Ucraina, il paese frontiera

[di Claudia Giorleo]

Nell’aprile del 2016 ero a Kiev e Svetlana Aleksievič, premio Nobel per la letteratura 2015, fu ospite della Università Taras Shevchenko per discutere di un suo romanzo il cui titolo originale, metà in russo (Vremija: tempo) e metà in inglese (Second Hand: seconda mano), rende da subito esplicite le differenze che intercorrono tra il prima e il dopo il collasso dell’Urss. «Ci sembrava che la scelta fosse stata fatta, che il comunismo avesse definitivamente perso. E invece era soltanto l’inizio» scrive a proposito delle grandi trasformazioni nell’area post-sovietica degli anni ‘90.
L’Ucraina è diventata indipendente nel 1991 e chiunque abbia vissuto il passaggio tra il socialismo e il post-socialismo sa bene, infatti, che il post sta ad indicare un cambiamento complesso, tanto rapido da sovrapporsi a vecchie percezioni e nuove proiezioni. «Sono passati cent’anni [Aleksievič si riferisce alla Rivoluzione d’ottobre] e di nuovo il futuro non è al suo posto. Siamo entrati in un tempo di seconda mano». Eppure, già prima del 1989, con l’incidente a Chernobyl si ebbe la sensazione che niente sarebbe stato più come prima. I movimenti della nube tossica mostrarono la porosità dei confini geografici che non potevano essere più concepiti come linee che segnano l’inizio e la fine di un dato territorio nazionale. Non solo: l’incidente rivelò quanto si fosse dipendenti dai media per ricevere informazioni e compiere valutazioni sui rischi. Cosa sarebbe successo se i media in tutto il mondo non avessero fatto circolare le prime parziali notizie confermate più tardi dalle autorità sovietiche?
Così come oggi: quale sarebbe la portata del conflitto in corso senza l’eco dei social che spingono a sostenere una parte oppure l’altra?
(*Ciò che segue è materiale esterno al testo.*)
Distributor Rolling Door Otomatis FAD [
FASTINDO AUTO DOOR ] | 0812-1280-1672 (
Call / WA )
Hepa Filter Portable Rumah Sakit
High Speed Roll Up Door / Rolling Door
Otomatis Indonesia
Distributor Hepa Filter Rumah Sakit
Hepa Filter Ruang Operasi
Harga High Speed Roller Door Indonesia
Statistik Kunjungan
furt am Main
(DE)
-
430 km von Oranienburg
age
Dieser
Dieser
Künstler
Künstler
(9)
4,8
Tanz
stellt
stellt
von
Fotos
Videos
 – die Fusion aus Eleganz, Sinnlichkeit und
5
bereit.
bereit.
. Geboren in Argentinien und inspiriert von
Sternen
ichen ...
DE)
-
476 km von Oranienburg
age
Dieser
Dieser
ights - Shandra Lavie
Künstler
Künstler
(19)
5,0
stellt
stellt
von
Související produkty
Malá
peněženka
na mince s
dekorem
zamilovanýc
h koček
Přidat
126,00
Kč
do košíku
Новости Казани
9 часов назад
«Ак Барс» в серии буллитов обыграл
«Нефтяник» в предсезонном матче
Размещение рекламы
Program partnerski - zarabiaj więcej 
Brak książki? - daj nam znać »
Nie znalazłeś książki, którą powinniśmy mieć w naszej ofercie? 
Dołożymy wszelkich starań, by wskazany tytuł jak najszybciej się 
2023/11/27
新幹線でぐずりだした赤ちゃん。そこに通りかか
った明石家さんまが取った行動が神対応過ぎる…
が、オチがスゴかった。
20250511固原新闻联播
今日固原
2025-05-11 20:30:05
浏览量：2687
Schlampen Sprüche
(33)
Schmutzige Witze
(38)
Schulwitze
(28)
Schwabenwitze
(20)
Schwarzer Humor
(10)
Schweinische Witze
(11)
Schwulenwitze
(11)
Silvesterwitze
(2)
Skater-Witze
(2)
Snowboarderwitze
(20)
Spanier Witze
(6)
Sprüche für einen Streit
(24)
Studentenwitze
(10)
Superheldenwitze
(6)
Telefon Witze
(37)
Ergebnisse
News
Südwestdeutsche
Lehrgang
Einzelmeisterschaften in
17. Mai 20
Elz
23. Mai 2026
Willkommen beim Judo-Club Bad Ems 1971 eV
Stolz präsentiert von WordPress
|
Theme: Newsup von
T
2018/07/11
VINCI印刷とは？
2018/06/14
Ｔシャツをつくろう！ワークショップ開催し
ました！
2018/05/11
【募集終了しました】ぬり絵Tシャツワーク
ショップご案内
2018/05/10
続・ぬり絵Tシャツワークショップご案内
Quanto ne sapremmo, davvero, di Ucraina? A me è sembrato di trovare sempre traccia del passato sovietico anche nei quartieri di più recente costruzione di Kiev o a Majdan Nezaležnosti (letteralmente: Piazza dell’Indipendenza), uno spazio dilatato e potente dove si colgono bene, attraversandolo, i caratteri simbolici fondativi. Ma sarebbe impreciso affermare che lo spazio post-sovietico ucraino è uno spazio politico omogeneo: la sua storia si rifà ad un concetto di nazionalità più che ad uno di nazione ed è importante tenere presente le differenze esistenti tra l’elemento ucraino che convive con quello russo, polacco, ebraico, tataro. La continuità statale ucraina non è considerata abbastanza lunga da essere riconosciuta a livello europeo. E poi, in Ue, usiamo benissimo la sineddoche per chiamare Europa il solo ritaglio occidentale. Alla storia, più che alla geografia, ai governi più che ai popoli bisogna guardare per problematizzare il misconoscimento internazionale delle questioni ucraine, che si fa specchio del conflitto in corso. Ucraina, tant’è, significa paese-frontiera.